"The Bow offers climbers a balanced two-pitch sport climb blending moderate technical climbing with smooth slab moves. Situated in The Raven's Castle, this route features deliberate bolt protection and a serene forest approach that preps your senses for the vertical challenge ahead."
Stretching over 170 feet across two pitches, The Bow offers climbers an approachable yet engaging sport route tucked into the striking cliffs of The Raven's Castle in Squamish, British Columbia. This route opens with the first pitch on Archers Arrow, a steady 5.7 climb, setting the tone with solid holds and moderate technical movement. From there, the crux awaits on the second pitch: a clean, vertical slab graded 5.9, demanding precise footwork and confident body positioning. The slab’s lighter texture invites climbers to test balance and finesse, framed by broad views that reward each carefully placed move.
The Raven's Castle itself sits within the vast wilderness surrounding Squamish, providing a quiet contrast to the town’s energetic climbing scene. Fir trees crowd the base, their needles rustling with mountain breezes that cool climbers and mock the vertical effort ahead. The rock here feels sturdy and reliable, with carefully placed bolts protecting each pitch—P1 and P2 both sport three bolts that mark the safest path.
Accessing the route requires a short hike with well-marked trails, weaving through a rugged mix of forest and rocky outcrops that prime your senses for the vertical journey. Approaching The Bow, climbers often pause to catch the sharp scent of pine and spot the distant silhouettes of soaring eagles catching thermals. The route stays out of direct afternoon sun, making mornings and late afternoons ideal for climbing when light softens and temperatures drop.

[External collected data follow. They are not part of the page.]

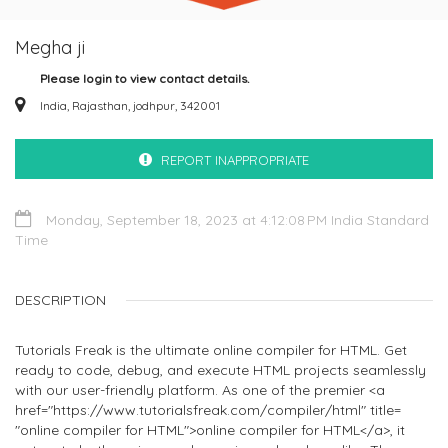
Megha ji
Please login to view contact details.
India, Rajasthan, jodhpur, 342001
REPORT INAPPROPRIATE
Monday, September 18, 2023 at 4:12:08 PM India Standard
Time
DESCRIPTION
Tutorials Freak is the ultimate online compiler for HTML. Get
ready to code, debug, and execute HTML projects seamlessly
with our user-friendly platform. As one of the premier <a
href="https://www.tutorialsfreak.com/compiler/html" title=
"online compiler for HTML">online compiler for HTML</a>, it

Gear-wise, the straightforward nature of the protection makes The Bow an excellent choice for climbers honing their sport climbing skills. Three bolts per pitch mean each opportunity to clip is deliberate and spaced to encourage smooth, controlled movement. Expect a solid climb with no surprises, where focus on footwork and rhythm offer the best path upward.
Though the technical demands never leap into the realm of the extreme, runners should respect the slab’s mental challenge. The exposure is modest but real, urging steady breathing and sharp attention. Those less familiar with slab routes will learn quickly that balance beats brute force here.
The descent follows a technical walk-off trail back to the base, a mostly gentle scramble with some careful steps near loose rock. It’s wise to plan for a steady return, leaving enough daylight to navigate the loose terrain with care. Hydration and durable footwear are essential to a comfortable approach and descent—from the forest floor to the final belay stance, your body will thank you.
Whether you are stepping up from easier routes or looking to stretch your slab skills in one of Squamish’s quieter corners, The Bow delivers a steady dose of adventure with practical protection and stunning natural surroundings. It’s a slice of vertical British Columbia that rewards focus, persistence, and an eye for detail.
While bolt protection is adequate, the slab pitch demands careful foot placement and calm nerves. Loose rock on descent calls for deliberate footing and attention to trail conditions, especially after rain.
Start the climb early to avoid afternoon sun on the slab pitch.
Wear shoes with sticky rubber for maximum traction on the subtle slab edges.
Bring plenty of water for the approach trail; though short, it offers little natural water sources.
Descend via the established walk-off path, taking care on loose sections.
Each pitch is protected by three bolts, providing straightforward clipping opportunities that emphasize smooth movement over forced strength. Suitable for climbers familiar with sport routes who want to build slab confidence.
Upload your photos of The Bow and earn up to 3000 $ADVCOIN tokens.